Uraufführung zum 250. Geburtstag

"Mit Hilfe künstlicher Intelligenz soll Ludwig van Beethovens unvollendete 10. Sinfonie vollendet werden", erfahren wir aus der SÜDDEUTSCHEN ZEITUNG. "Ein internationales Team aus Musikwissenschaftlern und Komponisten, dem Pianisten Robert Levin und Computer-Experten arbeite an dem Projekt, bestätigte ein Sprecher der Deutschen Telekom, die das Vorhaben initiiert hat."
Das ist auf jeden Fall ein aufregendes Thema – nur was würde Beethoven dazu wohl sagen? "Am 28. April im kommenden Feierjahr zum 250. Geburtstag des Komponisten soll das Ergebnis aufgeführt werden und, so die Hoffnung der Gruppe, das Publikum rätseln lassen, was von Beethoven selbst stammt und was vom Computer", lesen wir in der FRANKFURTER ALLGEMEINEN ZEITUNG.
"Nachdem sich die Menschen jahrzehntelang an der Frage ergötzt haben, ob nicht auch die Werke malbegeisterter Affen oder Elefanten als Kunst anerkannt werden müssten, hat sich die Diskussion in jüngerer Zeit auf Computererzeugnisse ausgeweitet", schreibt Fridtjof Küchemann.
"Ein von Künstlicher Intelligenz errechnetes Gemälde wird bei Christie‘s für Hunderttausende versteigert, Systeme verblüffen mit Unerhörtem im Stil der Beatles." Aber muss es dann ausgerechnet der große Ludwig sein?
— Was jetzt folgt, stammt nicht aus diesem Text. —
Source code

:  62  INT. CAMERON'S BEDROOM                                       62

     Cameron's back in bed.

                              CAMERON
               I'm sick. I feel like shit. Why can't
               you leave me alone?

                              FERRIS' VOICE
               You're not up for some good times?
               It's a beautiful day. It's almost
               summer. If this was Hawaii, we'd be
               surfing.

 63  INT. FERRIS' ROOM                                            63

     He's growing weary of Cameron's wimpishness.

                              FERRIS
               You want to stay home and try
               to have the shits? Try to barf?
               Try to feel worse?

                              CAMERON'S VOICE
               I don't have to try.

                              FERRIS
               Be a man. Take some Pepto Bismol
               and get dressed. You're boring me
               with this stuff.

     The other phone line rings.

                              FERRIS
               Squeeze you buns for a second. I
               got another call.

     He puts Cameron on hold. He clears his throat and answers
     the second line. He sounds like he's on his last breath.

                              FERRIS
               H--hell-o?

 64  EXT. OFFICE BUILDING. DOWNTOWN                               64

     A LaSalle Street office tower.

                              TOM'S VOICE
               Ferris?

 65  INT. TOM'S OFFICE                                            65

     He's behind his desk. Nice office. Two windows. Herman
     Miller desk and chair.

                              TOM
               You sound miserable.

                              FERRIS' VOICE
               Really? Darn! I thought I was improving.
Das Digitale kennt eben überhaupt keine Hemmungen mehr.

Märchen mal zeitgenössisch

"'Oma, was geht?' fragt Rotkäppchen, und 'Digga, zu spät', antwortet der Wolf im Großmutterbett." Die FRANKFURTER ALLGEMEINE präsentiert uns einen märchenhaften Dialog in zeitgenössischer Jugendsprache. "So ist es in der Serie 'Märchen in asozial' zu sehen, von der bisher vier etwa viertelstündige Folgen erschienen sind", klärt uns Tilman Spreckelsen auf.
"Julien Bam, der Urheber, erreicht über seinen Youtube-Kanal knapp 5,7 Millionen Abonnenten, und die Begrüßung von Wolf und Rotkäppchen – 'Bruder, was los?' 'Bruder, muss los!' – ist längst auf den Schulhöfen etabliert. Das Video vom 16. März des Jahres wurde bisher mehr als 15 Millionen Mal angesehen." Die Gebrüder Grimm würden das vielleicht recht lustig finden.

Klimawandel als Zeitgeschichte

"Die Bundeszentrale für politische Bildung hat einen politischen Bildungsauftrag", heißt es in der SÜDDEUTSCHEN, die die Bundeszentrale scharf kritisiert. Es geht um den Klimawandel und eine Ausgabe der Zeitschrift der Bundeszentrale "Aus Politik und Zeitgeschichte" – die viele Lehrer gerne studieren, bevor sie ihre Schüler aus der Welt der Grimm‘schen Märchen in die der Politik führen.
"Das Thema 'Klimadiskurse' wird in dem 40-seitigen Heft auf eine Weise abgehandelt, dass sich der staunende Leser die Augen reibt", bemängelt der Soziologie-Professor Stephan Lessenich und bringt die Aussagen der Beiträge so auf den Punkt: "Dass der Klimawandel halb so wild und mit den Bordmitteln des demokratischen Kapitalismus zu beheben ist – genauer gesagt: wäre, wenn nicht eine unheilige Allianz von aufmerksamkeitsbesessener Wissenschaft und willfährigen Journalisten alles daransetzen würden, den rational-konsensualen Gang der Dinge verhindern zu wollen."
Donald Trump gehört aber nicht zu den Autoren.